O lazer no século XIX[1]
A
ideia do lazer como parte do nosso cotidiano mudou muito, muito mesmo nos
últimos duzentos, cem anos. Assim, se você for parar para pensar haverá de
concluir que o lazer no século XIX se restringia como atividade cotidiana dos
grupos mais ricos da sociedade, os setores mais aburguesados. Não que os mais
pobres não se divertissem, não é isso. Mas é que a quantidade de registros
sobre tal ação, remetendo às camadas populares, é relativamente pequena.
Fato
é que a história do lazer no Brasil do século XIX pode ser apresentada como o
momento em que as classes sociais se distinguiam. Enquanto os mais ricos
realizavam as caminhadas pelos passeios públicos (o conhecido footing), andando nas praças das poucas
cidades brasileiras, ostentando roupas e estilos europeus, a população mais
pobre se concentrava nos espaços abertos ou de uso comum dos cortiços e nas
vielas.
Um
cartaz indica as roupas adequadas para o footing
na rua da Praia, na cidade do Rio de Janeiro (1930).
E
daí, dessa população mais pobre, apareciam as raízes do povo brasileiro, a
enorme miscigenação cultural existente em nosso país. A guitarra (não, não vá
pensando na guitarra elétrica, mas sim no violão, na viola) ajudava o português
e seus descendentes a cantar tristes fados, lembrando-se da terra a muito
deixada. Normalmente as letras relatavam a saudade, a tristeza e a esperança em
um dia voltar a ver o rio Tejo, famoso por banhar a cidade de Lisboa, capital
portuguesa. Acompanhe esses versinhos:
“Terra minha, que te adoro,
Quando
é que eu te torno a ver?
Leva-me
deste desterro;
Basta
já de padecer.”[2]
Ao
passo que o fado parecia algo meio baixo astral, as rodas de samba, com seus
barulhos envolventes e o pessoal dançando, caracterizavam a cultura brasileira
profundamente influenciada pelos africanos. Aluísio Azevedo, em sua obra “O
Cortiço” narra a transformação que a música causava, propiciando momentos de
lazer para as pessoas mais pobres do nosso país.
“E
aquela música de fogo doidejava no ar como um aroma quente de plantas
brasileiras, em torno das quais se nutrem, girando, moscardos[3]

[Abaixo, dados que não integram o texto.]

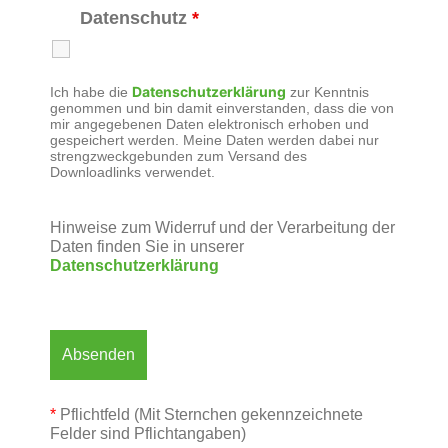
Datenschutz
*
Datenschutzerklärung
Ich habe die
zur Kenntnis
genommen und bin damit einverstanden, dass die von
mir angegebenen Daten elektronisch erhoben und
gespeichert werden. Meine Daten werden dabei nur
strengzweckgebunden zum Versand des
Downloadlinks verwendet.
Hinweise zum Widerruf und der Verarbeitung der
Daten finden Sie in unserer
Datenschutzerklärung
*
Pflichtfeld (Mit Sternchen gekennzeichnete
Felder sind Pflichtangaben)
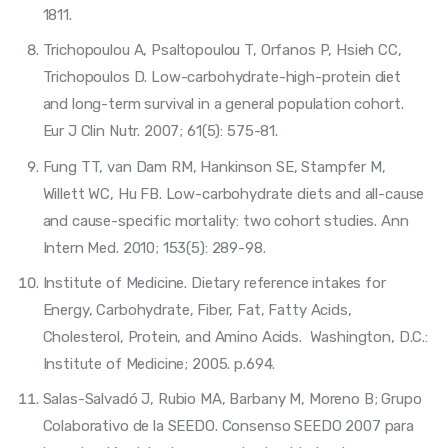
1811.
Trichopoulou A, Psaltopoulou T, Orfanos P, Hsieh CC,
Trichopoulos D. Low-carbohydrate-high-protein diet
and long-term survival in a general population cohort.
Eur J Clin Nutr. 2007; 61(5): 575-81.
Fung TT, van Dam RM, Hankinson SE, Stampfer M,
Willett WC, Hu FB. Low-carbohydrate diets and all-cause
and cause-specific mortality: two cohort studies. Ann
Intern Med. 2010; 153(5): 289-98.
Institute of Medicine. Dietary reference intakes for
Energy, Carbohydrate, Fiber, Fat, Fatty Acids,
Cholesterol, Protein, and Amino Acids. Washington, D.C.:
Institute of Medicine; 2005. p.694.
Salas-Salvadó J, Rubio MA, Barbany M, Moreno B; Grupo
Colaborativo de la SEEDO. Consenso SEEDO 2007 para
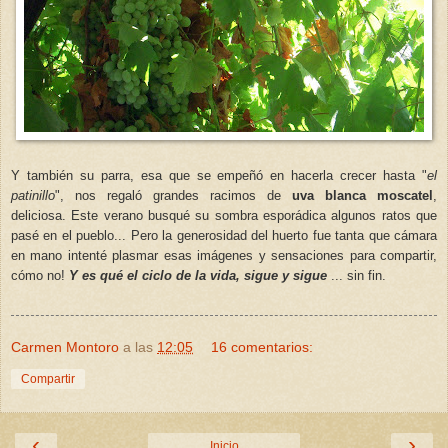
Y también su parra, esa que se empeñó en hacerla crecer hasta "
el
patinillo
", nos regaló grandes racimos de
uva blanca moscatel
,
deliciosa. Este verano busqué su sombra esporádica algunos ratos que
pasé en el pueblo... Pero la generosidad del huerto fue tanta que cámara
en mano intenté plasmar esas imágenes y sensaciones para compartir,
cómo no!
Y es qué el ciclo de la vida, sigue y sigue
... sin fin.
Carmen Montoro
a las
12:05
16 comentarios:
Compartir
‹
›
Inicio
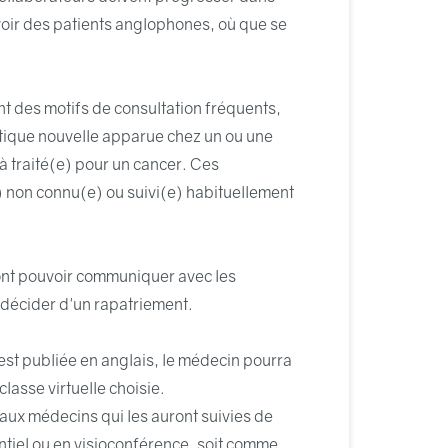
evoir des patients anglophones, où que se
t des motifs de consultation fréquents,
atique nouvelle apparue chez un ou une
à traité(e) pour un cancer. Ces
) non connu(e) ou suivi(e) habituellement
ront pouvoir communiquer avec les
 décider d'un rapatriement.
est publiée en anglais, le médecin pourra
lasse virtuelle choisie.
 aux médecins qui les auront suivies de
ntiel ou en visioconférence, soit comme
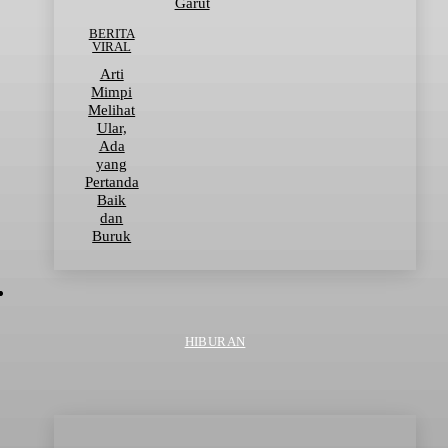
Garut
BERITA
VIRAL
Arti
Mimpi
Melihat
Ular,
Ada
yang
Pertanda
Baik
dan
Buruk
HIBURAN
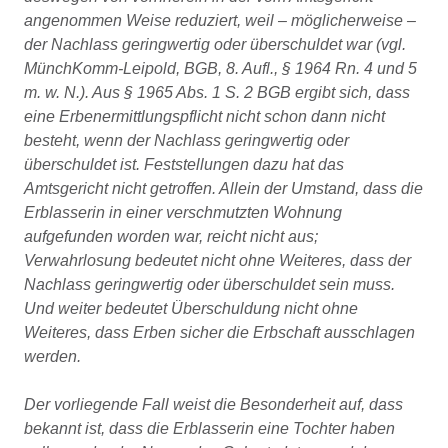
angenommen Weise reduziert, weil – möglicherweise –
der Nachlass geringwertig oder überschuldet war (vgl.
MünchKomm-Leipold, BGB, 8. Aufl., § 1964 Rn. 4 und 5
m. w. N.). Aus § 1965 Abs. 1 S. 2 BGB ergibt sich, dass
eine Erbenermittlungspflicht nicht schon dann nicht
besteht, wenn der Nachlass geringwertig oder
überschuldet ist. Feststellungen dazu hat das
Amtsgericht nicht getroffen. Allein der Umstand, dass die
Erblasserin in einer verschmutzten Wohnung
aufgefunden worden war, reicht nicht aus;
Verwahrlosung bedeutet nicht ohne Weiteres, dass der
Nachlass geringwertig oder überschuldet sein muss.
Und weiter bedeutet Überschuldung nicht ohne
Weiteres, dass Erben sicher die Erbschaft ausschlagen
werden.
Der vorliegende Fall weist die Besonderheit auf, dass
bekannt ist, dass die Erblasserin eine Tochter haben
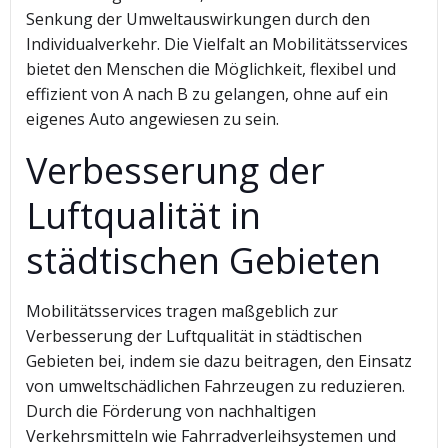
Senkung der Umweltauswirkungen durch den
Individualverkehr. Die Vielfalt an Mobilitätsservices
bietet den Menschen die Möglichkeit, flexibel und
effizient von A nach B zu gelangen, ohne auf ein
eigenes Auto angewiesen zu sein.
Verbesserung der
Luftqualität in
städtischen Gebieten
Mobilitätsservices tragen maßgeblich zur
Verbesserung der Luftqualität in städtischen
Gebieten bei, indem sie dazu beitragen, den Einsatz
von umweltschädlichen Fahrzeugen zu reduzieren.
Durch die Förderung von nachhaltigen
Verkehrsmitteln wie Fahrradverleihsystemen und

sensuais e besouros venenosos, freneticamente, bêbados do delicioso perfume que
os mata de volúpia.
Sambistas
paulistas no início do século XX (1920).
Voltando
às classes mais ricas, era costume também fazer piqueniques, passeios de
bicicleta e ir aos banhos, às termas, locais apropriados para banhar-se. Tal
costume foi presente inclusive na família imperial portuguesa, sendo que D.
Pedro II tinha como prática fazê-lo em alguns dos locais em que visitava. Cabe
ressaltar que a elite fazia enorme esforço para se diferenciar das camadas mais
pobres justamente pelo lazer que praticava, definindo a prática de se ouvir
samba ou frequentar rodas de música como usos e costumes das populações mais
pobres, do populacho, não “pegando bem” para as camadas mais ricas.
Citado
anteriormente, as rodas de conversa, essas sim, eram comuns nos mais variados
grupos sociais. Óbvio que as classes mais abastadas sentavam-se com os mais
abastados, e os mais pobres com os mais pobres. Enquanto que os ricos se
reuniam nas salas dos grandes casarões, bebericando chás e vinhos, os mais
pobres encontravam nas vendas, bem como nas portas e pátios dos cortiços os espaços
para a interação social, degustando uma cachacinha. Jogar conversa fora,
colocar a prosa em dia, bebendo alguma coisa era uma das atividades de lazer
mais comuns do século XIX.
Agora, um dos eventos que reunia os mais variados setores da sociedade, concentrava
desde ricos a pobres, era a rinha de galo, a briga entre as aves, com apostas
pomposas e plateias entusiasmadas. Tão comuns no século XIX, bem como no início
do XX, as rinhas de galo no Brasil foram proibidas em 1934, pelo então presidente
Getúlio Vargas. Em 1941 passaram a ser considerados crimes, porém de menor
gravidade. De fato, um lazer bastante inadequado.